Musikalische Hommage

Allgemeine Zeitung 08.10.2011 – NIERSTEIN

KONZERT Rainer Noll hält fast vergessenen Geist von Albert Schweitzers Orgelkunst wach

Es war eine Zeitreise zurück in die Welt des Musikers und Organisten Albert Schweitzer, die zum Abschluss der Veranstaltungsreihe des Geschichtsvereins durch den Wiesbadener Organisten Rainer Noll unternommen wurde, der auf Einladung der evangelischen Kirchengemeinde in die Niersteiner Martinskirche gekommen war. In seinem Vortrag und Orgelkonzert ging er der Frage nach, was Schweitzer heute noch musikalisch zu sagen hat.

Dabei machte Noll deutlich, dass Schweitzers Orgelspiel und seine Orgelbauvorstellungen zwar ganz von der Romantik geprägt gewesen seien, er jedoch gleichzeitig der Bach-Interpretation des 20. Jahrhunderts wichtige Impulse gegeben habe. Außerdem habe er eine Bewegung im Orgelbau initiiert, die als „Orgelbewegung“ weit über ihn hinausging.

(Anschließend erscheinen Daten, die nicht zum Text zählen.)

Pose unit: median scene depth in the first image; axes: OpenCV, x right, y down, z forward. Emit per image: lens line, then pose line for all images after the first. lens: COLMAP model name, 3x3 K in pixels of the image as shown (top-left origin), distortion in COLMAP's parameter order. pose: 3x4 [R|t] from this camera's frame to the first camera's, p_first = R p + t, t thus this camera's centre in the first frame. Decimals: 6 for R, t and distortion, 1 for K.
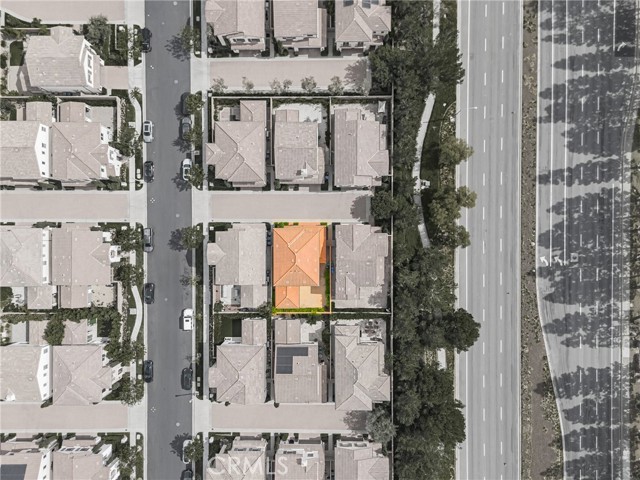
lens RADIAL K [[495.3, 0, 320.0], [0, 495.3, 240.0], [0, 0, 1]] dist [-0.003462, -0.008759]
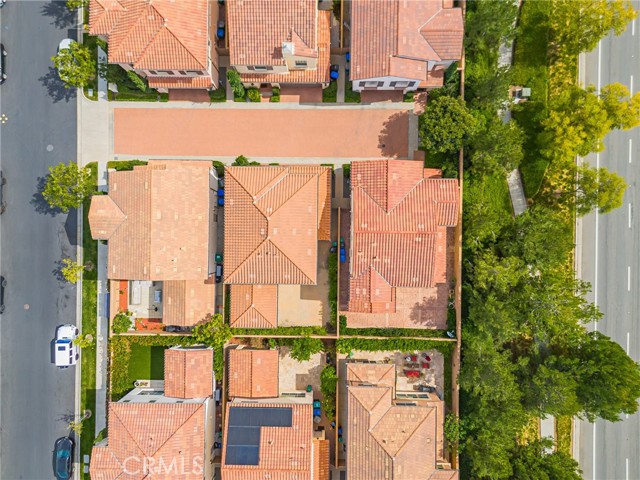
lens RADIAL K [[495.3, 0, 320.0], [0, 495.3, 240.0], [0, 0, 1]] dist [-0.003462, -0.008759]
pose [[0.999920, 0.012523, -0.001638, 0.001947], [-0.012530, 0.999912, -0.004260, 0.048067], [0.001584, 0.004280, 0.999990, 0.482227]]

Rainer Noll, der sich seit fünf Jahrzehnten mit allen musikalischen Facetten Schweitzers auseinandersetzt und auch dessen musikalischen Nachlass in Günzbach ordnete und katalogisierte, hielt auch beim Konzert den fast vergessenen Geist des Orgelspiels Albert Schweitzers gegen den Trend der Zeit lebendig. Interpretationen von Bachwerken erklangen mit ergreifender Beseeltheit und Wärme – ganz im Sinne Schweitzers. Zu den aufgeführten Bachwerken gehörten „Vor deinen Thron tret ich hiermit“ (BWV 668), die Fuge g-moll (BWV 578), das Präludium und Fuge e-moll (BWV 533) sowie „Schmücke dich, o liebe Seele“ (BWV 654). Gerade diese Komposition gehörte zu den Lieblingsstücken Schweitzers, durch die ein Zug mystischer Sinnlichkeit hindurchgeht. Zuvor war die von Lothar Graap, einem zeitgenössischen Komponisten aus Berlin, als „Hommage à Albert Schweitzer“ komponierte Fantasia A-(E)S erklungen.

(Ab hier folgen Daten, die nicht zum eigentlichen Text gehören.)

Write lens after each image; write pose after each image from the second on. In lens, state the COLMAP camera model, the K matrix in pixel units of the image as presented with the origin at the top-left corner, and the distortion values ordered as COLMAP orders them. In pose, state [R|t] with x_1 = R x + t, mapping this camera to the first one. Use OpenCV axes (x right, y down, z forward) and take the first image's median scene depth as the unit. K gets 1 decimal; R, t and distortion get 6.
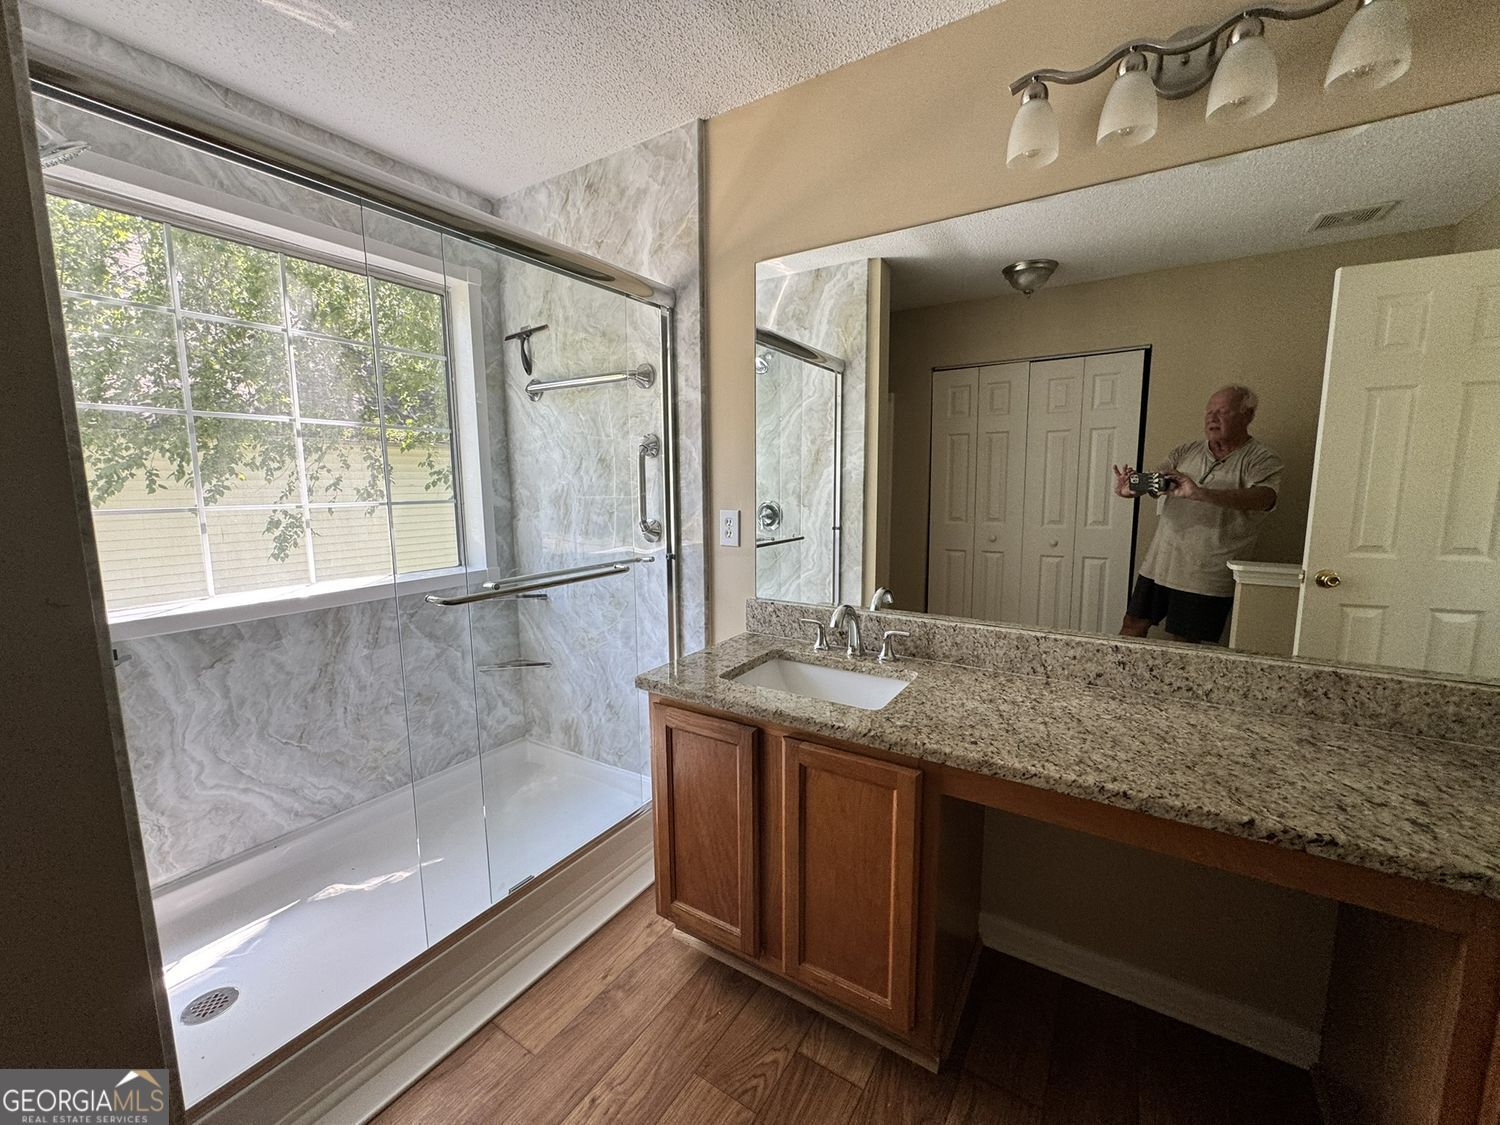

Noll, vom Orgelideal Schweitzers fasziniert und inspiriert, entwarf 1972/73 die neue Orgel in der evangelischen Kirche in Wiesbaden-Bierstadt, die auch eine authentische Wiedergabe der Orgelwerke der deutschen und französischen Romantik ermöglicht – damals der Zeit weit voraus, heute eine Selbstverständlichkeit. Vor diesem Hintergrund verstand es Rainer Noll, durch seinen Vortrag und die Orgelwerke ein besonders eindrucksvolles Bild Schweitzers zu entwerfen, eines Wirkens wie ein „Oratorium mit Orgelbegleitung“.